I’m not saying here that men who cheat are not wrong. I’m simply saying that we need to recognise that our actions, or inaction on some matters, could have been a factor in our men’s straying. As I said – let’s be honest with ourselves.

For instance, there are some men who do not like fat women. They tell you this from day one and love your slim body and how they can wrap around you and cuddle up and do other things.

Yet some of us put on weight after having children and make no effort to slim down. Then when the man leaves you for a slimmer woman or keeps horning you with slim things, you get upset.

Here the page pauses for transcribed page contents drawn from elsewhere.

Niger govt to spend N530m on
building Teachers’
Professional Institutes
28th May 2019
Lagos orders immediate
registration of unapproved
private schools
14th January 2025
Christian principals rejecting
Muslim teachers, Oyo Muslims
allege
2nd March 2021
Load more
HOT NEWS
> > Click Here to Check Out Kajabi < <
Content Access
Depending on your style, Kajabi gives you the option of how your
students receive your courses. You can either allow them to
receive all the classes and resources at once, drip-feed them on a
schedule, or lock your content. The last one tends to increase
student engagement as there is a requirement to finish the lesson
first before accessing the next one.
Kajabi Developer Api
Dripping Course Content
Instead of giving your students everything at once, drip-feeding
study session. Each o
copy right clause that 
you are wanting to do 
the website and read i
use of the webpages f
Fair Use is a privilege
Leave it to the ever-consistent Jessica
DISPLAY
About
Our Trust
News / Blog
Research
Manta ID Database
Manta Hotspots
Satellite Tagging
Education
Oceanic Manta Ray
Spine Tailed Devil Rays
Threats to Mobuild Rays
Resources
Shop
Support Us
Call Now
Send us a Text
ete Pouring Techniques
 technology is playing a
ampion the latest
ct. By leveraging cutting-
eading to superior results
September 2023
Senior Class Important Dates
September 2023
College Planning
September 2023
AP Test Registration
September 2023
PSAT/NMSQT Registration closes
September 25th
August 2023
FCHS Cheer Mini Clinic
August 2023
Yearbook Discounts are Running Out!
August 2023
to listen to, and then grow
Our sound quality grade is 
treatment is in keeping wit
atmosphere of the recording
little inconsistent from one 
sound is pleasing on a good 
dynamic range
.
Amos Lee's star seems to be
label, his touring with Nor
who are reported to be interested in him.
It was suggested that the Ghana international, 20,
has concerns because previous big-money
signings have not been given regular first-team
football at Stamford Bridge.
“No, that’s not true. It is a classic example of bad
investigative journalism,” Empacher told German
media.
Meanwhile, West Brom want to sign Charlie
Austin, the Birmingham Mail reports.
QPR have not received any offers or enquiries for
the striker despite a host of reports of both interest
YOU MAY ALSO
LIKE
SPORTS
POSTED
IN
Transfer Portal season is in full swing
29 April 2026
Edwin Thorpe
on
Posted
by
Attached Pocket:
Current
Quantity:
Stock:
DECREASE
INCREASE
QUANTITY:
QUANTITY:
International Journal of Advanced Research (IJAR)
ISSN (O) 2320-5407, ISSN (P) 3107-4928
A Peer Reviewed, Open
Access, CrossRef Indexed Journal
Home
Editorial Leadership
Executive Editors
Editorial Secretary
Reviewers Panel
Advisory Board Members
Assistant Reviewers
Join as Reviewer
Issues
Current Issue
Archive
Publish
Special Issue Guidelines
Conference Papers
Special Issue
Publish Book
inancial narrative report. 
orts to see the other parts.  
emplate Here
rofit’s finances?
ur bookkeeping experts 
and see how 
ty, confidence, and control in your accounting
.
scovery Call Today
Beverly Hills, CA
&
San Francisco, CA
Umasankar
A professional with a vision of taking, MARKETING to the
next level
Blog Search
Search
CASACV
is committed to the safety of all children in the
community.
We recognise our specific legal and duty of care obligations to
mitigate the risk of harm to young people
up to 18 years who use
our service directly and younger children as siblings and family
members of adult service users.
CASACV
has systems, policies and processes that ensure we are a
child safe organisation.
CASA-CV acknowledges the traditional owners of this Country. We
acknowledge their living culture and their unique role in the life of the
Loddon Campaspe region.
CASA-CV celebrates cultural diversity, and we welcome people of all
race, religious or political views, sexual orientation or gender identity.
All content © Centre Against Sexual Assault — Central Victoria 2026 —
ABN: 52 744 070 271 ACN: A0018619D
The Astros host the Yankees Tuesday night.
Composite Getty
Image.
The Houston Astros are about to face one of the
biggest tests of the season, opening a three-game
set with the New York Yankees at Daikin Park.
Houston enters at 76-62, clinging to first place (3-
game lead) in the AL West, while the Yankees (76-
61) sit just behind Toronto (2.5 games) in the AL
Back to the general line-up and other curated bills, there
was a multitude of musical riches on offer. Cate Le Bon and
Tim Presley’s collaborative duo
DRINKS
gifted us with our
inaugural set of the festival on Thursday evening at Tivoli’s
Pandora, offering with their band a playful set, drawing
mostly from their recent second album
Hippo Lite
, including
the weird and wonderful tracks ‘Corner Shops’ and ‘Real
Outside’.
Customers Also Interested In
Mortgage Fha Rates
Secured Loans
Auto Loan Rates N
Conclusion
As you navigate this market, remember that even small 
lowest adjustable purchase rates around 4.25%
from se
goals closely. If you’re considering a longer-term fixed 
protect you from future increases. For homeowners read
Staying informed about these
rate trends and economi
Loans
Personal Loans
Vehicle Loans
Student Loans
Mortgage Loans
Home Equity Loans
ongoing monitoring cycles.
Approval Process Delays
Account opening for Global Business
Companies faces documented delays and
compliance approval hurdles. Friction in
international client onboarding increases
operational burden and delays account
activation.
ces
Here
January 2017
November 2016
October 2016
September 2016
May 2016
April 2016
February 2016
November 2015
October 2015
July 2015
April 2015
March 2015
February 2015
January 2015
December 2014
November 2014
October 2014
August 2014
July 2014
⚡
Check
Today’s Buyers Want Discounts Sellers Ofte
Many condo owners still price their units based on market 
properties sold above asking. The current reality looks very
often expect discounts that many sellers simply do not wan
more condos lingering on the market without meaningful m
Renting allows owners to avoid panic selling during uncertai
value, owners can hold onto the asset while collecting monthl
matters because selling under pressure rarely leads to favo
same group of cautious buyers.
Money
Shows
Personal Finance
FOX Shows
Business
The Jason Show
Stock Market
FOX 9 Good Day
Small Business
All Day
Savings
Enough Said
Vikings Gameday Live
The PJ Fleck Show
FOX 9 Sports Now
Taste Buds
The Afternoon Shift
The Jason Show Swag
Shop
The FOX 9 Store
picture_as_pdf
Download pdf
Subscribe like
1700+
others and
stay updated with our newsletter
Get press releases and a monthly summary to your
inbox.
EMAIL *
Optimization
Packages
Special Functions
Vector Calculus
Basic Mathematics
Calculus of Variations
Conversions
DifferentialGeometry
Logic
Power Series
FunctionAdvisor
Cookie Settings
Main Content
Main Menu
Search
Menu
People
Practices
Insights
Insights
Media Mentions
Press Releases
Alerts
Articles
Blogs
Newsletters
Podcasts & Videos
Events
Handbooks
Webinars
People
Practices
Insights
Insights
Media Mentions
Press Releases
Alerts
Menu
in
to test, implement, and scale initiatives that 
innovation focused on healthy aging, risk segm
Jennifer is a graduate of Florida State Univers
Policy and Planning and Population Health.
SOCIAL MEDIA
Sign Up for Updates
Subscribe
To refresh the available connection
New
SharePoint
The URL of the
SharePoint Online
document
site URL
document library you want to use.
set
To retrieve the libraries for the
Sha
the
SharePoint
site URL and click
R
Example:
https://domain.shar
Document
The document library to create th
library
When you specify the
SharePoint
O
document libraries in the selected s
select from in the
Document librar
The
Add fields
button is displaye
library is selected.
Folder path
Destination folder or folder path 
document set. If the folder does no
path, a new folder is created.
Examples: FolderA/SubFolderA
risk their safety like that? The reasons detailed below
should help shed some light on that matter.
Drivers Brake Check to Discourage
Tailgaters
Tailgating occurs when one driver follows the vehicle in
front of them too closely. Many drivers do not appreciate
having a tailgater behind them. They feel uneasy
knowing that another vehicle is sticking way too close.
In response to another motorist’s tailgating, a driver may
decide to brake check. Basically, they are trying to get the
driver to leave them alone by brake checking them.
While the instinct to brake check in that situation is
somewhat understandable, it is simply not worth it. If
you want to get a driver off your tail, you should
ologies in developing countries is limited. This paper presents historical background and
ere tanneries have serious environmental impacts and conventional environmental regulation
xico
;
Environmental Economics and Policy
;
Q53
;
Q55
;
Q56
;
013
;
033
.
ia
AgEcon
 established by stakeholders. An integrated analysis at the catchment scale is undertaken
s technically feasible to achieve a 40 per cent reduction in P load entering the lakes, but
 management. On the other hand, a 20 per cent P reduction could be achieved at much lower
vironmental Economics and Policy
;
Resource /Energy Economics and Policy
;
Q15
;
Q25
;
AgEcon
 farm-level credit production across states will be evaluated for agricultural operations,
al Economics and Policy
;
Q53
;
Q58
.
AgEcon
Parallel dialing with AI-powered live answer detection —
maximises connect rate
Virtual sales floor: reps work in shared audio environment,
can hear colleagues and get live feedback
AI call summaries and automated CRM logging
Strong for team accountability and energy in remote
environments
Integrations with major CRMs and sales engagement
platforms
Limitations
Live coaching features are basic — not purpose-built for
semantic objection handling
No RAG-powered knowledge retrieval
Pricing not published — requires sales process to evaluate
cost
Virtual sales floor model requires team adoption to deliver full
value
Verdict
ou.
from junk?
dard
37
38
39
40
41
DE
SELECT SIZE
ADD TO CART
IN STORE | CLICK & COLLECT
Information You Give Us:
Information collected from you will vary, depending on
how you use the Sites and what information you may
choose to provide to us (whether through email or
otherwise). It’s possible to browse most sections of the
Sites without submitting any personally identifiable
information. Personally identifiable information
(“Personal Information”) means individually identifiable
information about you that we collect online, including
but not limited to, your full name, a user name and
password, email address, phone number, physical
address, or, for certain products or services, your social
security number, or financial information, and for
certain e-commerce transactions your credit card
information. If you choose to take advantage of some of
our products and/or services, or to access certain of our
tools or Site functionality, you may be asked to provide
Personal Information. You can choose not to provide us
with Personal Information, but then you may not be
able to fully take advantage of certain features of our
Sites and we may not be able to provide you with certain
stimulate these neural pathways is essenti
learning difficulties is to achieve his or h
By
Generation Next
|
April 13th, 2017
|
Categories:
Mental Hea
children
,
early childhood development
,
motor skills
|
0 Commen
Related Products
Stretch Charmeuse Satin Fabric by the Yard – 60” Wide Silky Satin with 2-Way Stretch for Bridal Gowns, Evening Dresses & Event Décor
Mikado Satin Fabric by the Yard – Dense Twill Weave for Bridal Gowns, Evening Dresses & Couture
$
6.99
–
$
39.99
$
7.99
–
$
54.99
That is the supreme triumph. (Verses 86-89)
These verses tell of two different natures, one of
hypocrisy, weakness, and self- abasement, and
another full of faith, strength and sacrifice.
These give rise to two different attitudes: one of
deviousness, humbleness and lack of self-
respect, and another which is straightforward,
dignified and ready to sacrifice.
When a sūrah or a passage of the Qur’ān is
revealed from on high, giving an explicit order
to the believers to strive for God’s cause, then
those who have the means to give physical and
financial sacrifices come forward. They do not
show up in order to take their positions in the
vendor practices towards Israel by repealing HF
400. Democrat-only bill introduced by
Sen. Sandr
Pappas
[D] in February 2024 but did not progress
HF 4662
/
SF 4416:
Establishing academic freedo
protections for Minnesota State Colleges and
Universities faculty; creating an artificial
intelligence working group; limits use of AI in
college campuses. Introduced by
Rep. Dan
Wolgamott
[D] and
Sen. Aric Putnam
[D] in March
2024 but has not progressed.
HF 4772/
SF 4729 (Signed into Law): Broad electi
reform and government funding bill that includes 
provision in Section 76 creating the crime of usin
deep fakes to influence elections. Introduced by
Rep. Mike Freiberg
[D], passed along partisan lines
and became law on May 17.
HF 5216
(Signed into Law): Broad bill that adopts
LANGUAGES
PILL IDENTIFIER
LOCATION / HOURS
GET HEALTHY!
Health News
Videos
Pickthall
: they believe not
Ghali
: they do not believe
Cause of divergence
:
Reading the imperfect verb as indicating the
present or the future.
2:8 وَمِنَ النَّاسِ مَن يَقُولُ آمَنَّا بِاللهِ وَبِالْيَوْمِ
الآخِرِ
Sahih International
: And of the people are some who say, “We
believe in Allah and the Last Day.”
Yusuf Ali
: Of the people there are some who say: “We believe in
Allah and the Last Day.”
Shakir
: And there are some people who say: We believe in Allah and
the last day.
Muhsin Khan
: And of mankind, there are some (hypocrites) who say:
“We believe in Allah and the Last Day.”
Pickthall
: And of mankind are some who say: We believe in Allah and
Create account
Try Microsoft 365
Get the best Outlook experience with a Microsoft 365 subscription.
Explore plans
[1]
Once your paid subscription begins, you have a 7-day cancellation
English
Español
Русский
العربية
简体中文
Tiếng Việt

I say as much as he is a rat for not sticking by you and encouraging you to lose weight, the reality is that it is our responsibility to take care of our bodies so our men would continue to find us attractive.

Another thing is lack of ambition. Some of us – after we get married, get a mortgage and children – stop trying to achieve. We no longer see the need to further ourselves and often say we don’t have the time or the money to do it.

The truth is that though things are tight and getting worse, and one does not have enough time in the day to do basic necessities, we can always find time to do what we consider to be critical. So stop crying foul and trying to fool other people.

If your man wants an intelligent woman, or at least one who is working along with him to achieve whatever goals you have chosen together, then you have got to work with him and do your part.

It is foolishness when you know this is what you both discussed, but you decide you can no longer work with him to achieve that goal for whatever reason and either don’t tell him so, or tell him that you’re still interested but don’t work to achieve it. In other words, just making promises but not performing.

Who gives me the right to say so?

A live-with, a divorce, and now a great marriage.

As a young woman I lived with someone and we just had one problem after another. After four years we just split up. The frustration of that relationship was not worth it.

When I married, I was determined not to go through the same miscommunication, misunderstandings and mishaps in my previous relationship.

And for the most part, I did. We talked a lot, shared our fears and dreams, our likes and dislikes, and pledged to work together so we both could be fulfilled.

But then came the children, the full-time job, the church and social commitments. Not only did I lose sight of what I pledged, but I also got really fat and out of shape.

All the while my husband was dropping hints about what I was becoming. However, I never realised the seriousness of his concerns until too late. He began having an affair with an upwardly mobile young woman. In other words, someone like I used to be.

I hated him for it. We clashed time and again. I used to call and curse the woman for trying to break up my family. I used to rant and rave to whoever would listen. This situation went on for nearly two years before he decided to leave me and the children in the house. Eventually we divorced.

When I eventually calmed down a few years later, I realised that if he was man enough to talk with me straight about his feelings, where he thought our relationship was going, how I looked and, of course, his girlfriend, I may have wised up and done something with myself.

But no, he was not a real man. He beat around the bush, dropping hints which, at the end of the day, were often misinterpreted.

Of course I was to blame too for not seeing what I had become as a wife. I had begun to take my husband for granted. A lot of us women do this but never admit it. But men feel this and never say a word. They show their frustration by getting involved with someone else, as if that were the answer.

Today, thankfully I am married to a real man. We talk about everything – whether we agree or not. We respect each other and are working together for a better life. It’s not perfect between us, but at least we understand what each of us wants to achieve.

So ladies, I suggest you take a long hard look at yourself and your relationship. Are you fulfilling his needs as you both discussed?

Is he fulfilling yours?

If the answer is no to either of these questions, both of you need to talk this through before one of you starts cheating.